In Nada, the actions and omissions causing the breach potentially included: the drafting and voting in the Security Council of Resolution 1390 (attributable to the MS, in particular France and the UK), the enactment of that resolution (attributable to the UN through the Security Council), the listing of the applicant (attributable to the UN through the Sanctions Committee), the denial of entry and transit through Switzerland (attributable to Switzerland), the failure to take steps to delist the applicant by contacting the Sanctions Committee (attributable to Italy) and the failure to inform the Sanctions Committee of the outcome of an investigation concerning the applicant (attributable to Switzerland). The Court seemingly based its finding of breach of Article 8 upon the failure of Switzerland to encourage Italy to takes steps to delist the applicant (para. 194) and to inform the Sanctions Committee of the findings of its investigation of the applicant over a three-year period (para. 188). Since Switzerland was not forbidden by Resolution 1390 to take either of these steps, the Court’s questionable finding of ‘limited but nevertheless real discretion’ in implementing that resolution was rightly considered in the Joint Concurring Opinion of Judges Bratza, Nicolaou and Yudkivska to be immaterial to the finding of breach. Rather, the breach concerned omissions by Switzerland apparently based upon a failure to take practicable steps to mitigate the effects of Resolution 1390 upon the applicant’s human rights that that resolution did not prohibit.
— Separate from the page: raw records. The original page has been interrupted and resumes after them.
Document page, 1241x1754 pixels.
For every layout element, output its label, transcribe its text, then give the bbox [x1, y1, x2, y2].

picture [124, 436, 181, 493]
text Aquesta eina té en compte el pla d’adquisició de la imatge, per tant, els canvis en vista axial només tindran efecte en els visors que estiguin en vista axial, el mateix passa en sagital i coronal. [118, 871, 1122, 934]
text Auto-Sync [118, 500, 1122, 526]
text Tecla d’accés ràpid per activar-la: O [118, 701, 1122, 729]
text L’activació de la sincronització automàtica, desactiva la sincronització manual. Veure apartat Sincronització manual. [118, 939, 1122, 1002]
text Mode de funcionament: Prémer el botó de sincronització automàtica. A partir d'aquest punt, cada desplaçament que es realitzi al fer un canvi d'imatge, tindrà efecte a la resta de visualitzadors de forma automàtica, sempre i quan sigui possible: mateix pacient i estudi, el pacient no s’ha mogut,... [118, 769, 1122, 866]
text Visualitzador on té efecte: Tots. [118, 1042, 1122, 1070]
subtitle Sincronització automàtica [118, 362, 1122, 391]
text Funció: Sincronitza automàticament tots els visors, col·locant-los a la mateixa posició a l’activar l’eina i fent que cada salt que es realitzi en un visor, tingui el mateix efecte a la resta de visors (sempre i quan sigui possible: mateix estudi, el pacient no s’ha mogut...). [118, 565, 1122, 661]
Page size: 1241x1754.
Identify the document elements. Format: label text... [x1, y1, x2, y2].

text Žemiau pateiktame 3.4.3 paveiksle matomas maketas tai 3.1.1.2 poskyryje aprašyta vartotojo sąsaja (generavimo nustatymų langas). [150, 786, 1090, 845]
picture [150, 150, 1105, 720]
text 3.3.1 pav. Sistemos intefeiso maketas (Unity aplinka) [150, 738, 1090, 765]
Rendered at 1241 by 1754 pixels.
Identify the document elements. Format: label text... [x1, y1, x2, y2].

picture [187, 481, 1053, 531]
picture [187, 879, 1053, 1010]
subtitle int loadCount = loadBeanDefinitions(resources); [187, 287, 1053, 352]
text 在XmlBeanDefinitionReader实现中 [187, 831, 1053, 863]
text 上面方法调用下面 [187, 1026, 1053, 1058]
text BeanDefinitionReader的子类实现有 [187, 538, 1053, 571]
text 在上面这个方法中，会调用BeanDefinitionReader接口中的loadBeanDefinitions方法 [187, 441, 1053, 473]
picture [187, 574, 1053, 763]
By focusing exclusively upon Switzerland’s conduct, inadmissibility ratione personae was avoided. However, this is neither convincing in the factual context of Nada (where a combination of acts and omissions potentially caused the breach) nor helpful in untangling a complex and inconsistent line of cases on attribution. The Court’s analysis of the inadmissibility ratione personae objection ultimately bore little relation to its finding of breach based exclusively upon Switzerland’s omissions. As with other thorny issues raised by Nada (judicial review of UNSC Resolutions, conflicting duties to carry out UNSC decisions and secure Convention rights, hierarchy of norms) we are left no wiser in predicting how the Court will handle the attribution of conduct in complex operations involving multiple international legal actors pursuant to Security Council resolutions.